*This is a guest post by Brian Potter of Coarse Grained. It explores a different aspect of some of the ideas in my post, The Return of the Barbarian, and Paula Hay’s guest post, Cognitive Archeology of the West. If you are interested in guest-posting, email me. *

Consider the following experiment (the Wason selection task):

You are shown a set of four cards placed on a table, each of which has a number on one side and a colored patch on the other side. The visible faces of the cards show 3, 8, red and brown. Which card(s) should you turn over in order to test the truth of the proposition that if a card shows an even number on one face, then its opposite face is red?

The correct answer is “8” and “brown”, but very few people get the correct answer – between 10-25% depending on the exact formulation of the problem.
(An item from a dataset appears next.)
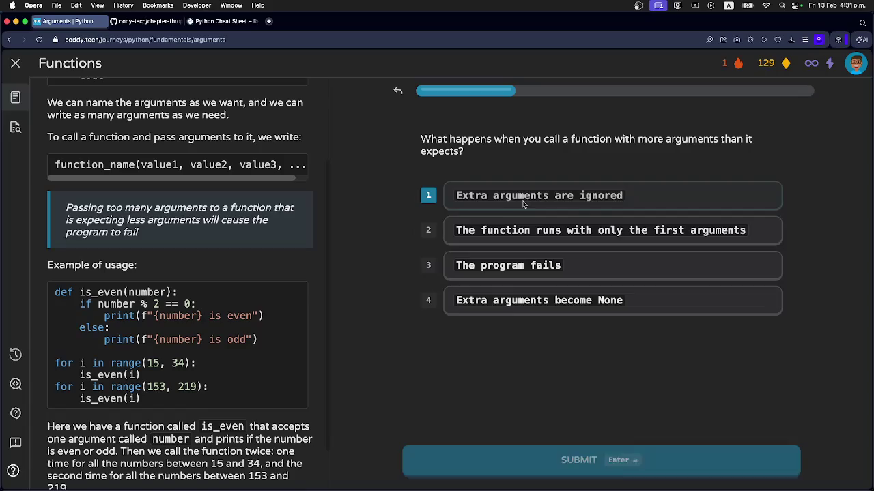
left_click(544, 478)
Even when its expressed in more familiar terms, such as “If a person goes to New York, then he takes the subway”, success rates remain extremely low.

However, consider the exact same problem, rephrased slightly:

You are shown a set of four cards placed on a table, each of which has a number on one side and a statement on the other side. The visible faces of the cards show 16, 25, ‘drinking beer’ and ‘drinking coke’. Which card(s) should you turn over in order to test the truth of the proposition that if “If you are drinking alcohol, then you must be over 21”?

Phrased like this, success rates shoot up to around 75%. But what makes this form different than a question about riding the subway?